Елисейские поля, залитые солнцем и толпой, представляли только пыль и свет — две вещи, из которых состоит слава. Мраморные кони Марли взвивались на дыбы в золотистом тумане. Эскадрон блестящих лейб-гвардейцев, с оркестром во главе, спускался вниз по авеню Нелльи; белый флаг, слегка алея под лучами заката, трепетал над куполом Тюильри; площадь Согласия, вернувшая себе старое имя площади Людовика XV{99}, кишела довольными лицами гуляющих. Многие были украшены серебряными лилиями на белой муаровой ленте, не исчезнувшими еще из петличек в 1817 году.
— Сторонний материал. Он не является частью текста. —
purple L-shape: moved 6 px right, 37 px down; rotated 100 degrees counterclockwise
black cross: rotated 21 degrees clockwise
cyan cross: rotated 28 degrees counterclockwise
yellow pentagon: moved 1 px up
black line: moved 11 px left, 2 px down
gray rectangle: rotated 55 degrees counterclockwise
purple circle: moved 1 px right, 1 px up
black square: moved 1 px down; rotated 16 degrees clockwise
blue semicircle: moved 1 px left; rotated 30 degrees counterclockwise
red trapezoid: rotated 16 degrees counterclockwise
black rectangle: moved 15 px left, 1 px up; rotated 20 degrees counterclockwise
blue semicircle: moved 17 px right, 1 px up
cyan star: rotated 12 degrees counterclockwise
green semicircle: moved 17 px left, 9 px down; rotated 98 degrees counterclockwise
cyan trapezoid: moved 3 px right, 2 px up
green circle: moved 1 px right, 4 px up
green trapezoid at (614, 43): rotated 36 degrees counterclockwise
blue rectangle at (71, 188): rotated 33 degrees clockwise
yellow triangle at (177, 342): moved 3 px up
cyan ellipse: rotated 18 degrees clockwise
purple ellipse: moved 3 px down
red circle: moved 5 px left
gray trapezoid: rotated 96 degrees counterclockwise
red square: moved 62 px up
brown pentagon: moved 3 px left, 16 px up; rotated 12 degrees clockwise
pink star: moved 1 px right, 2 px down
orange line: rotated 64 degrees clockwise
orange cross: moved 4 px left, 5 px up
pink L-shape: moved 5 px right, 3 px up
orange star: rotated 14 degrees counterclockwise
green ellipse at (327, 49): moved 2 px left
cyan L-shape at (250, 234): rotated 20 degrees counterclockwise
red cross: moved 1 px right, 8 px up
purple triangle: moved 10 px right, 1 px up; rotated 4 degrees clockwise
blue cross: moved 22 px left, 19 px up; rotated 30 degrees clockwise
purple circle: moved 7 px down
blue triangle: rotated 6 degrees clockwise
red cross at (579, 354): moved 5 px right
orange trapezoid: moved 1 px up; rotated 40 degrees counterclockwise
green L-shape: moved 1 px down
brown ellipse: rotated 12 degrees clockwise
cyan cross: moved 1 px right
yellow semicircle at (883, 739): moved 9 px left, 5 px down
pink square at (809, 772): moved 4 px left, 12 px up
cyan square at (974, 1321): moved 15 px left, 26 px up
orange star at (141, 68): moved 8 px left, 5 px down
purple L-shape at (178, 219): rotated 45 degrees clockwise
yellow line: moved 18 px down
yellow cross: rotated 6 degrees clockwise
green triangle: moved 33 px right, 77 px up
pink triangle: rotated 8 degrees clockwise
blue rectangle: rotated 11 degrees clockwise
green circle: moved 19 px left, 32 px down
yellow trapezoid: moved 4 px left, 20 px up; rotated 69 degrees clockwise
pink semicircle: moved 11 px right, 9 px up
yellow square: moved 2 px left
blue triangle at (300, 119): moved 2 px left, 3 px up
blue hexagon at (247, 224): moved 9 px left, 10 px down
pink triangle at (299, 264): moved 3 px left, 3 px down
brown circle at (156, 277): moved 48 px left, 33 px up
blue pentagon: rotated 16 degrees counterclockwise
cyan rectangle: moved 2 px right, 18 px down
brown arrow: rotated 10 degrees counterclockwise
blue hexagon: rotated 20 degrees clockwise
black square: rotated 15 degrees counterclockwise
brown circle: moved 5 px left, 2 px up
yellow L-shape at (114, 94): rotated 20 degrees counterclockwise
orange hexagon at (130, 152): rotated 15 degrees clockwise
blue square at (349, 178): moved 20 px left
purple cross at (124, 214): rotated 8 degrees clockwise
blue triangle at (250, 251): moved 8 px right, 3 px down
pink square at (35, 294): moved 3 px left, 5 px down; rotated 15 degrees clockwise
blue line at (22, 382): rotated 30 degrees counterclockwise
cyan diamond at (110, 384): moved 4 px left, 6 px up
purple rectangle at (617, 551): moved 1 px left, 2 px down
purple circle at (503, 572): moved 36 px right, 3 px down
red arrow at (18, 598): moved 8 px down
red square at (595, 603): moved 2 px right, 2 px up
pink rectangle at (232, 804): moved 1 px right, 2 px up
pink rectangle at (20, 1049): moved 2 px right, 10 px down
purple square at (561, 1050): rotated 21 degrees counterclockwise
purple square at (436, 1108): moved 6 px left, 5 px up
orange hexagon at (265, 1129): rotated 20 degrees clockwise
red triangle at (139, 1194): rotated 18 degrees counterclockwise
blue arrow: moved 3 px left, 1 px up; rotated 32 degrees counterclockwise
Тут и там хороводы девушек, окруженные стеной аплодирующих зрителей, плясали под звуки известной бурбонской песни, громившей Сто дней и имевшей припевом:
Верните нам отца из Гента,
Верните нашего отца.
Кучки рабочих в праздничных платьях и некоторые, по примеру буржуа, тоже украшенные лилиями, бродили по Главной площади и площади Мариньи, играли в кольцо или кружились на каруселях; иные пили. Типографские ученики разгуливали в бумажных колпаках; из этих кучек несся смех. Все были веселы. Это, бесспорно, было время мира и радужных надежд. В эту эпоху префект полиции Англе в записке, специально составленной для короля, писал следующий отзыв о предместьях: «По здравому рассуждению, ваше величество, следует прийти к заключению, что со стороны этих людей бояться нечего. Они беспечны и ленивы, как кошки. Провинциальная чернь буйная, — но парижская совсем не такова. Это все народ малорослый. Пришлось бы сложить вместе двух блузников, чтобы вышел один гренадер вашего величества. Никакой опасности не может быть со стороны столичного простонародья». Замечательно, что рост еще убавился за последние пятьдесят лет. Население предместий Парижа стало еще меньше, чем до Революции. Оно не опасно. В сущности, это — добродушная сволочь.